→ Activity
The result should be a full, exact repeat of the entries, free of pictures.

+++ Source material

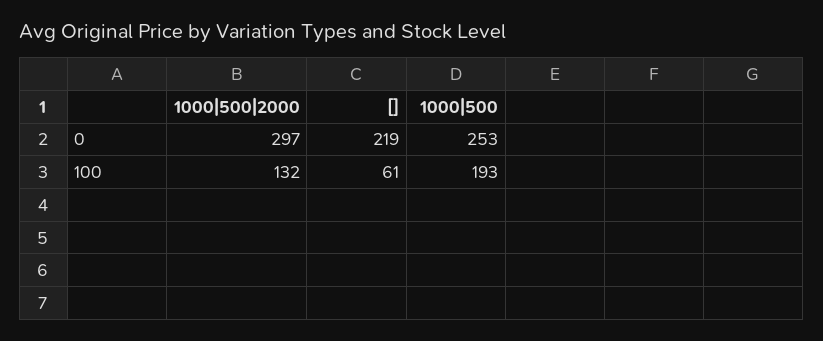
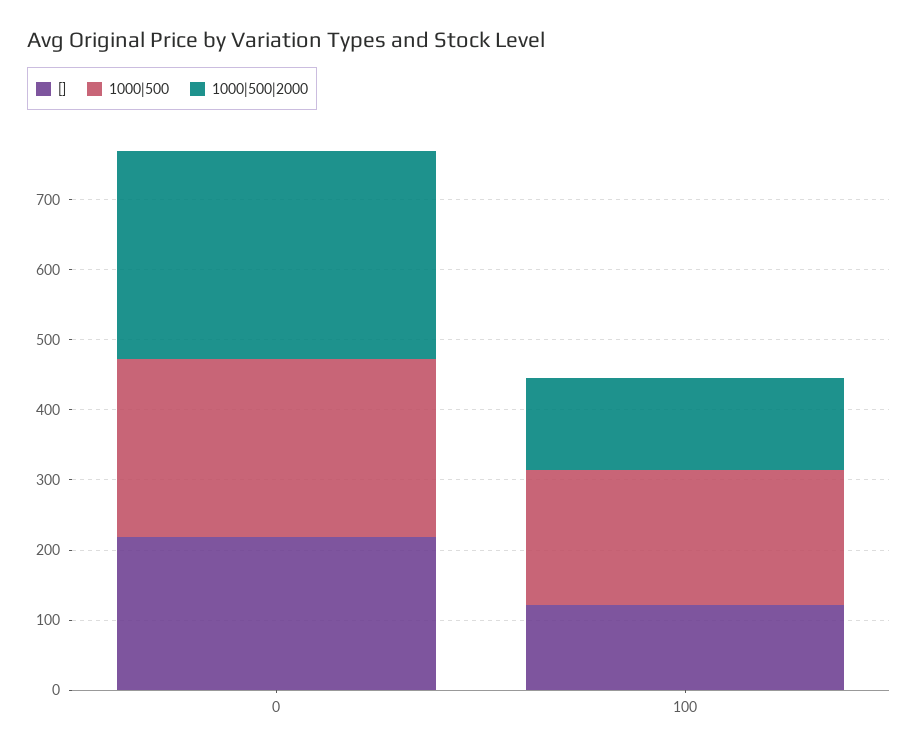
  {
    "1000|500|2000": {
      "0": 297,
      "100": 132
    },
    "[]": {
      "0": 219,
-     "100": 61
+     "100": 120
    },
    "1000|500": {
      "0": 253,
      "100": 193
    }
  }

++++++

→ Task result
  {
    "1000|500|2000": {
      "0": 297,
      "100": 132
    },
    "[]": {
      "0": 219,
-     "100": 61
+     "100": 120
    },
    "1000|500": {
      "0": 253,
      "100": 193
    }
  }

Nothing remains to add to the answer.